Si cuando son antiguas se levanta fácilmente la pintura por eso no es fácil ese arte... pero confiemos en que nuestro amigo tenga la delicadeza y paciencia para estos menesteres


----------



## moncada (Abr 26, 2014)

SSTC dijo:


> Si cuando son antiguas se levanta fácilmente la pintura por eso no es fácil ese arte... pero confiemos en que nuestro amigo tenga la delicadeza y paciencia para estos menesteres



La nomenclatura de las válvulas si no estaba grabada al ácido se borraba con solo pasarle un dedo. No debían tener pintura indeleble  . En el supuesto de que no se lograse identificar, se puede probar a echarle el aliento para que aparezcan los caracteres borrados, conseguir el esquema eléctrico del aparato o mediante lupa identificar sus electrodos y asociarlos a las conexiones del zócalo. Las radios universales solían llevar un juego de válvulas típico y a simple vista es fácil distinguir una rectificadora de una conversora o un pentodo de HF. Así por lo menos no las instalaremos donde no corresponde.

Bloque de datos ▸
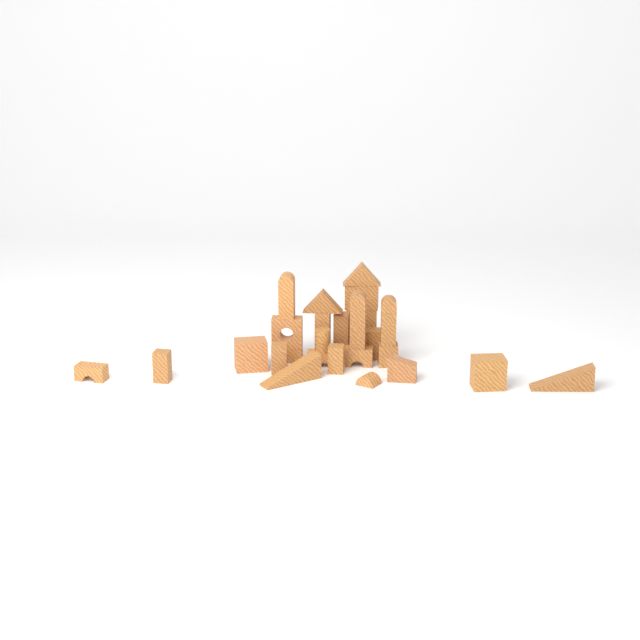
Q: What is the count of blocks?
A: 27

Consigna A ▸
Responde estas preguntas a partir del extracto:
(i) ¿Qué dos cualidades se espera que tenga el amigo para estos menesteres?
(ii) ¿Qué bastaba para borrar la nomenclatura de las válvulas cuando no estaba grabada al ácido?
(iii) ¿Qué solían llevar las radios universales?
Consigna B ▸
Indica si cada afirmación coincide con el extracto y cita las palabras que lo deciden:
(i) La nomenclatura grabada al ácido se borraba con solo pasarle un dedo.
(ii) Echarle el aliento puede hacer que aparezcan los caracteres borrados.
(iii) A simple vista resulta difícil distinguir una rectificadora de una conversora.
Consigna C ▸ Transcribe sin cambios la parte del extracto que se abre con las palabras que contienen “## moncada (Abr” y se cierra con “donde no corresponde.”.

Solución desarrollada A ▸
(i) La delicadeza y la paciencia.
(ii) Bastaba con solo pasarle un dedo.
(iii) Solían llevar un juego de válvulas típico.

Solución desarrollada B ▸
(i) No: "La nomenclatura de las válvulas si no estaba grabada al ácido se borraba con solo pasarle un dedo."
(ii) Sí: "se puede probar a echarle el aliento para que aparezcan los caracteres borrados"
(iii) No: "a simple vista es fácil distinguir una rectificadora de una conversora"

Solución desarrollada C ▸
## moncada (Abr 26, 2014)

SSTC dijo:


> Si cuando son antiguas se levanta fácilmente la pintura por eso no es fácil ese arte... pero confiemos en que nuestro amigo tenga la delicadeza y paciencia para estos menesteres



La nomenclatura de las válvulas si no estaba grabada al ácido se borraba con solo pasarle un dedo. No debían tener pintura indeleble  . En el supuesto de que no se lograse identificar, se puede probar a echarle el aliento para que aparezcan los caracteres borrados, conseguir el esquema eléctrico del aparato o mediante lupa identificar sus electrodos y asociarlos a las conexiones del zócalo. Las radios universales solían llevar un juego de válvulas típico y a simple vista es fácil distinguir una rectificadora de una conversora o un pentodo de HF. Así por lo menos no las instalaremos donde no corresponde.